Berikut ini adalah penggunaan yang paling relevan saat ini:

1. Perdagangan Minyak dan Desdolarisasi

UAE dan India telah mencatat tonggak sejarah dengan menggunakan jaringan Ripple untuk memproses pembayaran minyak mentah tanpa melibatkan dolar AS. Dalam operasi ini, XRP Ledger (XRPL) berfungsi sebagai sistem transaksional untuk menyelesaikan utang secara cepat dan dengan biaya rendah.

2. Adopsi di Sektor Properti

Dubai secara resmi meluncurkan platform tokenisasi properti yang menggunakan teknologi XRP Ledger untuk memungkinkan investasi properti secara fraksional.

  • Investasi minimum: Mulai dari 2.000 AED (~545 USD).

  • Penerimaan langsung: Pengembang properti besar sudah menerima XRP, bersama dengan kripto lainnya, untuk pembelian properti secara langsung di emirat.

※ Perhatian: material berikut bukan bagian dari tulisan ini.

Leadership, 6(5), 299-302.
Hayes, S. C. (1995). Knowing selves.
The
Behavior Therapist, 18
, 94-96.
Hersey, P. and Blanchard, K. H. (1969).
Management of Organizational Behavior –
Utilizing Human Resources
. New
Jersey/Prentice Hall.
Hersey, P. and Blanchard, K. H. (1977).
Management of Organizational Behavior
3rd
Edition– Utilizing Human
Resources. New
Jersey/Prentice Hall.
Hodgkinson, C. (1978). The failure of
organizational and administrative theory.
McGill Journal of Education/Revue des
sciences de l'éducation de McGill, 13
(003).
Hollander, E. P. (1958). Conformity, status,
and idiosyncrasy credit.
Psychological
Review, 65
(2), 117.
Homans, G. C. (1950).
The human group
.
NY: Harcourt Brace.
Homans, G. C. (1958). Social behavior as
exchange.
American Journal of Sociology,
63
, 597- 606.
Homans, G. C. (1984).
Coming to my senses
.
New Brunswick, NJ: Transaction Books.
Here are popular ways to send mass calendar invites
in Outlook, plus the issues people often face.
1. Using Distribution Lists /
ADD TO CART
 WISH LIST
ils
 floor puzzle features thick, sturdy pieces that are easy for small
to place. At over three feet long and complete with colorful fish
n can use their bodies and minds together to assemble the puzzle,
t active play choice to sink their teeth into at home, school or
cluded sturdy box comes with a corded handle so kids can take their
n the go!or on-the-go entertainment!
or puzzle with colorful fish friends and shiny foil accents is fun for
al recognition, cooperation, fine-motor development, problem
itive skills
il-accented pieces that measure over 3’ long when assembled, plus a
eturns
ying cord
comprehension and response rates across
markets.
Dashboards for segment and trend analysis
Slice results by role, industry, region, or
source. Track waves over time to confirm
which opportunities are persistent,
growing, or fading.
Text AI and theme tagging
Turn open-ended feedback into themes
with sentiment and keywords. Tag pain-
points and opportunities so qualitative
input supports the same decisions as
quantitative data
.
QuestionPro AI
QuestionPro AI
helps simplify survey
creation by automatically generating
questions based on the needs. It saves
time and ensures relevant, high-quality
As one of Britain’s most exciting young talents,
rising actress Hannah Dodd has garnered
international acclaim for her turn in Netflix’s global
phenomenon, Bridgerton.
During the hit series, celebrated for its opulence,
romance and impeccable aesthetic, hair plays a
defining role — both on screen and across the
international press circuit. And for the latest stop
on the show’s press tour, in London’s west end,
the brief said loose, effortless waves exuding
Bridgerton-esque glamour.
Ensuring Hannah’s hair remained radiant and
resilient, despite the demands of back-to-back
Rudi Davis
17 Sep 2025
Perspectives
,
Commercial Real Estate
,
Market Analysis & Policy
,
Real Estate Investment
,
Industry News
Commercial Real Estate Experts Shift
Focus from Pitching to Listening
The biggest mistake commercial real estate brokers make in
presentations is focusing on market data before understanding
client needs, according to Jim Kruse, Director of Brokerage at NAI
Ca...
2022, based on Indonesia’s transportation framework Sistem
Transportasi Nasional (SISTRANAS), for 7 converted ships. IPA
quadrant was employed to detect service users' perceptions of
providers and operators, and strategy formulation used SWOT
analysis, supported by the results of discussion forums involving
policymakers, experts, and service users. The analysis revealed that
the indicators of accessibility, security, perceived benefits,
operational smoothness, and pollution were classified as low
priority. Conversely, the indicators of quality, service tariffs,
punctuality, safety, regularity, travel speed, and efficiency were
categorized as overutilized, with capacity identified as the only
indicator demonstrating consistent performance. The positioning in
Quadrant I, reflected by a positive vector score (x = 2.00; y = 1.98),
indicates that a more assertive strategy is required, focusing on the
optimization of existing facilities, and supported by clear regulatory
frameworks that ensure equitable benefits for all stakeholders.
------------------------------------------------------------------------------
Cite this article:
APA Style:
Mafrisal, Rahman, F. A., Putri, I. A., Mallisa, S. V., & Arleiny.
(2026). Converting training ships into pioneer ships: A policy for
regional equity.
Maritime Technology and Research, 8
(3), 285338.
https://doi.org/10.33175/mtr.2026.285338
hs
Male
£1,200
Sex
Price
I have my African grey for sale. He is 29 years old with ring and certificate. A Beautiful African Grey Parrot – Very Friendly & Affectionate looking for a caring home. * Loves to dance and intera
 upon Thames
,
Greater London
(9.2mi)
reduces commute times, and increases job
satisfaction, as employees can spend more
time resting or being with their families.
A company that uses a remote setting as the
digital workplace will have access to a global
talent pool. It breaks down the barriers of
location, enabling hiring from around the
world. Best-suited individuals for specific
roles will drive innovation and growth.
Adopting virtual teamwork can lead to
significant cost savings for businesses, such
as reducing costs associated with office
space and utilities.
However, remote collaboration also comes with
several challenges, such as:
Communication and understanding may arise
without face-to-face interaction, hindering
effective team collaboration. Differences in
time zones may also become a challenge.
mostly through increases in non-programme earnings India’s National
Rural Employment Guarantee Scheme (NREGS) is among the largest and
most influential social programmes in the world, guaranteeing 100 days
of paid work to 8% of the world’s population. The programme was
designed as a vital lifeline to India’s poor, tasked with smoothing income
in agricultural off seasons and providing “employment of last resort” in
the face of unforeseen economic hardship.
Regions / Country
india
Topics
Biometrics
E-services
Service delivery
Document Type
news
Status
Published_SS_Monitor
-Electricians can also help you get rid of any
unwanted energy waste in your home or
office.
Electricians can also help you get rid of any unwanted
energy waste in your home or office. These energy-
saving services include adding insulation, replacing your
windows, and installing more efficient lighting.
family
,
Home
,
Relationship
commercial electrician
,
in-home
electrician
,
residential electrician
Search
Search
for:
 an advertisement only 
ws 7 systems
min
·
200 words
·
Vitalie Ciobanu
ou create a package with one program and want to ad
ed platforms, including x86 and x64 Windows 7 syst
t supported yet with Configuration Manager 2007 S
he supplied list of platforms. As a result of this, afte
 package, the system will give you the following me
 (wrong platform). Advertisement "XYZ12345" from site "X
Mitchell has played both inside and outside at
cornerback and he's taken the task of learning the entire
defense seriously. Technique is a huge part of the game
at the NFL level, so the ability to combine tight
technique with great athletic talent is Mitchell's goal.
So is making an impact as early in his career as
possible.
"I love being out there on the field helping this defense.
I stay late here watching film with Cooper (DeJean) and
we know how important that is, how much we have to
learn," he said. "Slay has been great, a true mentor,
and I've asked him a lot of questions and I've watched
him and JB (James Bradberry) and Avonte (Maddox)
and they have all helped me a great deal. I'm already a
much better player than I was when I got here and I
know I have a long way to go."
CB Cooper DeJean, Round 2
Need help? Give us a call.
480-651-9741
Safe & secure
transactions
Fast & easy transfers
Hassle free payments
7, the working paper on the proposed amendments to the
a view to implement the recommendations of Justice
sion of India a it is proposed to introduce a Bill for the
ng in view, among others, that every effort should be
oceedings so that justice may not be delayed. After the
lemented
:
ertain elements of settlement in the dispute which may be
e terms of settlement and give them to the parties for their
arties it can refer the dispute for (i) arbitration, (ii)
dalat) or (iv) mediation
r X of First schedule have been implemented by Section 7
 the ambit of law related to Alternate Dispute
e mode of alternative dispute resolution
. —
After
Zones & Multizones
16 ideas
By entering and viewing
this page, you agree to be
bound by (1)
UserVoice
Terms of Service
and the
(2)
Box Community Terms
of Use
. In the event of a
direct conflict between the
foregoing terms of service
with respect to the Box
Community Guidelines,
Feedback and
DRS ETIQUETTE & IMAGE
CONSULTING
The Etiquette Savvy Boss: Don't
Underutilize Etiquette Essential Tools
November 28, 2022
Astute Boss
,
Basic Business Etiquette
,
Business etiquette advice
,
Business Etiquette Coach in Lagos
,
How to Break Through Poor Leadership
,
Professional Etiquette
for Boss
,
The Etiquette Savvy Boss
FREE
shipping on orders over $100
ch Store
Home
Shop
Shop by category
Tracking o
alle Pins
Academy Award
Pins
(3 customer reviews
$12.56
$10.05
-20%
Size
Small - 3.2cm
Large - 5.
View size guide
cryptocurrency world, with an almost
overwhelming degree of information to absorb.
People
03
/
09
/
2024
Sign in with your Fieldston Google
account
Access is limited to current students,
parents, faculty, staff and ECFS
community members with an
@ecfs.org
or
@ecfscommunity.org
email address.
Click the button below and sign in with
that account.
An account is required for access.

3. Kemitraan Perbankan dan Regulasi

Pada Maret 2025, Ripple mendapatkan persetujuan dari Otoritas Layanan Keuangan Dubai (DFSA) untuk menawarkan layanan pembayaran kripto yang diatur. Ini telah memungkinkan terbentuknya kemitraan baru:

  • Zand Bank: Bank digital pertama di Uni Emirat Arab yang sudah menggunakan infrastruktur Ripple untuk pembayaran lintas batas.

  • Mamo: Sebuah fintech pembayaran lokal juga telah mengintegrasikan solusi Ripple untuk memperbaiki infrastruktur transfer mereka.

4. Pembayaran Harian dan Remitansi

XRP semakin sering digunakan sebagai mata uang jembatan untuk transfer internasional yang cepat, memungkinkan pengguna mengonversi dana dalam hitungan menit melalui layanan likuiditas on-demand dari Ripple. Selain itu, platform pertukaran lokal seperti Rain memungkinkan penduduk membeli dan bertransaksi XRP secara langsung menggunakan kartu bank lokal.